[INPUT]
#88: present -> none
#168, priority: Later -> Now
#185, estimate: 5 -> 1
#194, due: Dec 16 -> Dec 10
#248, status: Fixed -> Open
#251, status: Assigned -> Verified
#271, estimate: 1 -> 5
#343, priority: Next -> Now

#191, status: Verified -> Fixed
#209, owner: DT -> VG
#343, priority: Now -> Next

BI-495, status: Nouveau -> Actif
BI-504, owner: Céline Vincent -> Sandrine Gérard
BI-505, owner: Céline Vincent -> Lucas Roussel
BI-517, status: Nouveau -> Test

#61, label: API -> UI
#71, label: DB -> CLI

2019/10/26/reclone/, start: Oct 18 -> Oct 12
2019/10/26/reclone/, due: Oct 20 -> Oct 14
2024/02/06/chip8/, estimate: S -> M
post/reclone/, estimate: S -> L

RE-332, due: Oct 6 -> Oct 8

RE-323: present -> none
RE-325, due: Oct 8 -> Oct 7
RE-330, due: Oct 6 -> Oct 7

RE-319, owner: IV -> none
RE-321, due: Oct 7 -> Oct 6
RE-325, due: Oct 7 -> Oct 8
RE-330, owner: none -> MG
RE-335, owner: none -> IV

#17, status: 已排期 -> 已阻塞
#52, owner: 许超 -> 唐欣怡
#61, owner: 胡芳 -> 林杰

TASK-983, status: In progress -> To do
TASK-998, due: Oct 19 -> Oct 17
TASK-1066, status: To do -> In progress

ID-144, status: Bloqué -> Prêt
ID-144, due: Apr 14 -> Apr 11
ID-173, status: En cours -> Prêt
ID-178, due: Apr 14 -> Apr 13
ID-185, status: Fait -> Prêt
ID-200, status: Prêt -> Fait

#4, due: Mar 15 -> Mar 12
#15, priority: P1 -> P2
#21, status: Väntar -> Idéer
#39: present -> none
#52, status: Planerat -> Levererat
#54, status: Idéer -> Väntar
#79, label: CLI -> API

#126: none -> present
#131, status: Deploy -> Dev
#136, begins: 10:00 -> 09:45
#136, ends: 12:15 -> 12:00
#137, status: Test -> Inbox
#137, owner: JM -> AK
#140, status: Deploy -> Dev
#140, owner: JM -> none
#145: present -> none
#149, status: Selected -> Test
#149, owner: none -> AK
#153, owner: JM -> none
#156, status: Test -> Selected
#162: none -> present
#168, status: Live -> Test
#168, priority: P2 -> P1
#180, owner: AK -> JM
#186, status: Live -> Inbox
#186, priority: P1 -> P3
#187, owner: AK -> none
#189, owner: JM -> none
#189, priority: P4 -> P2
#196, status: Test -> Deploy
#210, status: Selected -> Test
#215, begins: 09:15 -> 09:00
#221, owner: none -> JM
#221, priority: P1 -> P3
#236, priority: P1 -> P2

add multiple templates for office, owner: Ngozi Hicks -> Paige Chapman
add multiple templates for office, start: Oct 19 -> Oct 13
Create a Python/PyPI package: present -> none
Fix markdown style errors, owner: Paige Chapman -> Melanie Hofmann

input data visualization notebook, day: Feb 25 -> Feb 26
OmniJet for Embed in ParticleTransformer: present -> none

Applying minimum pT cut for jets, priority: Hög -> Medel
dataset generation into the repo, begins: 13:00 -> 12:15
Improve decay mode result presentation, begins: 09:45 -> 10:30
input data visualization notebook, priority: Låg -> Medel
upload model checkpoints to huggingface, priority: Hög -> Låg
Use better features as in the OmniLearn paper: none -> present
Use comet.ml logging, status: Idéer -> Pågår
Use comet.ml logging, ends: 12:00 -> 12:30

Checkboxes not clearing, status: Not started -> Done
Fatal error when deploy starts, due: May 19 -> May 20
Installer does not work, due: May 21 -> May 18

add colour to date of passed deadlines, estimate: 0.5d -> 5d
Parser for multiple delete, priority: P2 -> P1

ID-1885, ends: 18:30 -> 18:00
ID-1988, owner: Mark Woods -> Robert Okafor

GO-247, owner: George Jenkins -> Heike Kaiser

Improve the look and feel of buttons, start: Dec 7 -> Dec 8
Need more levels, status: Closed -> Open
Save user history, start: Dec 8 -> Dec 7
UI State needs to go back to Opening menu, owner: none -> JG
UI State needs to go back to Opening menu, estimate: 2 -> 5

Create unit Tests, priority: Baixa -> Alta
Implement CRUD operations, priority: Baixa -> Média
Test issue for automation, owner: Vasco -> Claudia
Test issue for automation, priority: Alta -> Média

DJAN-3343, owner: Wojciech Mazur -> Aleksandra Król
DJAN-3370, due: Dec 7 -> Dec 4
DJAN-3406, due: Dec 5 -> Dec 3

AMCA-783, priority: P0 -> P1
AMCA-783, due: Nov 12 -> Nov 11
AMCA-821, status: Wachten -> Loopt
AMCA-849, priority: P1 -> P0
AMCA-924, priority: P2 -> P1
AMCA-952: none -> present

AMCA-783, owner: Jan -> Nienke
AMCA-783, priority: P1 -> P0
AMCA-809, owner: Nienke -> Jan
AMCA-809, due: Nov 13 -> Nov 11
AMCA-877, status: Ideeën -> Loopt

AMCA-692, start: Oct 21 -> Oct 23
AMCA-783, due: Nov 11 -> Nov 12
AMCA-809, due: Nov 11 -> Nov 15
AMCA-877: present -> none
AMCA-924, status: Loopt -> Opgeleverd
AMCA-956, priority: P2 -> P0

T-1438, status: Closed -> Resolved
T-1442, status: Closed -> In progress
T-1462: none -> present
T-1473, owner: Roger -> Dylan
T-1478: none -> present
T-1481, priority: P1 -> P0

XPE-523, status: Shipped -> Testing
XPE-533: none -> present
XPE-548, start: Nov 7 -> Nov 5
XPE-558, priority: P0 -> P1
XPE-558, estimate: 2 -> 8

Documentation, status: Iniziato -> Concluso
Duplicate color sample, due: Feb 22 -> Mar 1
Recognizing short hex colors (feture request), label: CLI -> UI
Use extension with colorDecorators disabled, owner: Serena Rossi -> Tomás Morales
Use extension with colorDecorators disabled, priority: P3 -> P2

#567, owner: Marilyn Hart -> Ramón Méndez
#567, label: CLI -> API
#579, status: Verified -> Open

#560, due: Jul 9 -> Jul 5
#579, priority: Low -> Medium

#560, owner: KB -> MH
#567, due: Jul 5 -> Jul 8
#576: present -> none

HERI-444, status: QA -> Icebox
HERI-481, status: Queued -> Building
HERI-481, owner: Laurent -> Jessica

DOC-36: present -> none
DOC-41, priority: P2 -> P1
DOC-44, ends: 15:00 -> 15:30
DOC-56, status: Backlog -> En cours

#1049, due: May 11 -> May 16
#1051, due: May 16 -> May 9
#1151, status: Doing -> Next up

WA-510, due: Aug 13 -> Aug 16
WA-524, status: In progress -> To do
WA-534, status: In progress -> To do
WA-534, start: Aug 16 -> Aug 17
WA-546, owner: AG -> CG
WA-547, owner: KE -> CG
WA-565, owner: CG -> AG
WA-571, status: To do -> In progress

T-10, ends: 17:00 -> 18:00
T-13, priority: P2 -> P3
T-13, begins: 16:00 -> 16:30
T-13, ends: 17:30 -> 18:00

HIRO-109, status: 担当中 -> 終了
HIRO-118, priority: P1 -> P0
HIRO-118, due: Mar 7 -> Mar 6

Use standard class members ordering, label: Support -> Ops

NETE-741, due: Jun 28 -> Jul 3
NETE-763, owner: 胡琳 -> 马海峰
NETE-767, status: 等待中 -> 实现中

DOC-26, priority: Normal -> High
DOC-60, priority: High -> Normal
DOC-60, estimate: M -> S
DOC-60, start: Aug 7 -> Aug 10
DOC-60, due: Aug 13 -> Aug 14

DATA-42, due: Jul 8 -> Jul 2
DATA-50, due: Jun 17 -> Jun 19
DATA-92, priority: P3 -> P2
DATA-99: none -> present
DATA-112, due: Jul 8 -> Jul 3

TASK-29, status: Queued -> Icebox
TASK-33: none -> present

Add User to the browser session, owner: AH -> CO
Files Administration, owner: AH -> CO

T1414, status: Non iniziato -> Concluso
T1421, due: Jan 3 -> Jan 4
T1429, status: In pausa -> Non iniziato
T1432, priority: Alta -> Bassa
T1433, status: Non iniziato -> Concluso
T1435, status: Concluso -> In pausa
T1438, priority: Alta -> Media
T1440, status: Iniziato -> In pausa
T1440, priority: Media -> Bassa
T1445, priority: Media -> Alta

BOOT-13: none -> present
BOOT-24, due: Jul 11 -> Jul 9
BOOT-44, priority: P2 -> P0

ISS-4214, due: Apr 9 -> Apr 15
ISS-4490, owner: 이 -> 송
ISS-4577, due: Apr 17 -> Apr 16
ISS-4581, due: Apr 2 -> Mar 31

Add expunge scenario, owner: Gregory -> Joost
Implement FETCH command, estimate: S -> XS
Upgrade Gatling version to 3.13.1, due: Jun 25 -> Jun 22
[/INPUT]
**YOUR INSTRUCTIONS**
Reproduce the lines of the entries above from the one with "T-1438, status: Closed -> Resolved" to the one with "HERI-444, status: QA -> Icebox", both included, exactly and without any other line.

**SOLVED EXERCISE**
T-1438, status: Closed -> Resolved
T-1442, status: Closed -> In progress
T-1462: none -> present
T-1473, owner: Roger -> Dylan
T-1478: none -> present
T-1481, priority: P1 -> P0

XPE-523, status: Shipped -> Testing
XPE-533: none -> present
XPE-548, start: Nov 7 -> Nov 5
XPE-558, priority: P0 -> P1
XPE-558, estimate: 2 -> 8

Documentation, status: Iniziato -> Concluso
Duplicate color sample, due: Feb 22 -> Mar 1
Recognizing short hex colors (feture request), label: CLI -> UI
Use extension with colorDecorators disabled, owner: Serena Rossi -> Tomás Morales
Use extension with colorDecorators disabled, priority: P3 -> P2

#567, owner: Marilyn Hart -> Ramón Méndez
#567, label: CLI -> API
#579, status: Verified -> Open

#560, due: Jul 9 -> Jul 5
#579, priority: Low -> Medium

#560, owner: KB -> MH
#567, due: Jul 5 -> Jul 8
#576: present -> none

HERI-444, status: QA -> Icebox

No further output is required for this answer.